Text block:
>>>>>
Al-Haiqi's relatives told Women Journalists Without Chains that they believed al-Haiqi had been arrested due to his reporting on issues in Hadhramaut Governorate. They stated he had not come to police attention during his stay in Saudi Arabia and there were no grounds to arrest him.

The Committee to Protect Journalists called on Saudi Arabian authorities to justify their detention of al-Haiqi or otherwise to immediately release him.

Women Journalists Without Chains described al-Haiqi's detention as "arbitrary" and a violation of articles 13 and 19 of the Universal Declaration of Human Rights, which guaranteed freedom of movement and freedom of expression. It called on Saudi Arabian authorities to disclose al-Haiqi's whereabouts and to immediately and unconditionally release him.
<<<<<
(Extracted records)
>>>>>
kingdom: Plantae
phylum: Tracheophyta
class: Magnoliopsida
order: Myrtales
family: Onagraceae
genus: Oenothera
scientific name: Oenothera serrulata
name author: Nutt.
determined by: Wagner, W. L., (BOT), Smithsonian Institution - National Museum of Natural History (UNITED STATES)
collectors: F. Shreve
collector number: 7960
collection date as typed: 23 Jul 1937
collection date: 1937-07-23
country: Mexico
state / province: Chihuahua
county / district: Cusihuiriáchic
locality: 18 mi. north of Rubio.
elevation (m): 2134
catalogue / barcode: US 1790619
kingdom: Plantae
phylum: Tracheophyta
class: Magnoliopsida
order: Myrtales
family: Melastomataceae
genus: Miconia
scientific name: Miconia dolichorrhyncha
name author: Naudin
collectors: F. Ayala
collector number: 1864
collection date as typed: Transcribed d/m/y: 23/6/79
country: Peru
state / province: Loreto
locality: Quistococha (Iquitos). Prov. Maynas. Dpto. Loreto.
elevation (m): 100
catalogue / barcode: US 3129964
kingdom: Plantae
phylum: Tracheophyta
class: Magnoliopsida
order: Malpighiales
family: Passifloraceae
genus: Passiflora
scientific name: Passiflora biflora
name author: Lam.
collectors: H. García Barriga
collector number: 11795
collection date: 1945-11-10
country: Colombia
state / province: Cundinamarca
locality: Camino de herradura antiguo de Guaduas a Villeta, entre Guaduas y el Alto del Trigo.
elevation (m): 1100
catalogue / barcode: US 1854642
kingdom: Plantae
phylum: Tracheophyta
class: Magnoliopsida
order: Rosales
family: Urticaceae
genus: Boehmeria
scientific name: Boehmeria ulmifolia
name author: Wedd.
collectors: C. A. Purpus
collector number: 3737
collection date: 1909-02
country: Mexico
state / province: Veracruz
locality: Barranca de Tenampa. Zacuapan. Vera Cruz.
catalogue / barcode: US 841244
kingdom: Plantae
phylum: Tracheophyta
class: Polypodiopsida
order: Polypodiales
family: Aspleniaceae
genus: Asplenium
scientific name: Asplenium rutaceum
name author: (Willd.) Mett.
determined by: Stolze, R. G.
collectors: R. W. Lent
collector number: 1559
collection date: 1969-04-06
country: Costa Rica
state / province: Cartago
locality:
<<<<<
Work to do:
- a) According to the text on al-Haiqi's detention, which articles of the Universal Declaration of Human Rights did Women Journalists Without Chains say were violated?
- b) Continue the text on al-Haiqi's detention from its last sentence.

Responses to the tasks:
- a) Articles 13 and 19

- b)
Yemeni human rights organisation Marsadak expressed concern that al-Haiqi had been subjected to an enforced disappearance and called on Saudi Arabian authorities to immediately reveal his fate, clarify the reasons for his arrest, and to ensure that he was subject to fair legal procedures.

The SAM Organisation for Rights and Liberties called al-Haiqi's arrest and disappearance a "grave violation of international law". In addition to calling on Saudi Arabian authorities to provide urgent clarification, it also called on Yemeni authorities to assume its legal and humanitarian responsibilities towards its citizens.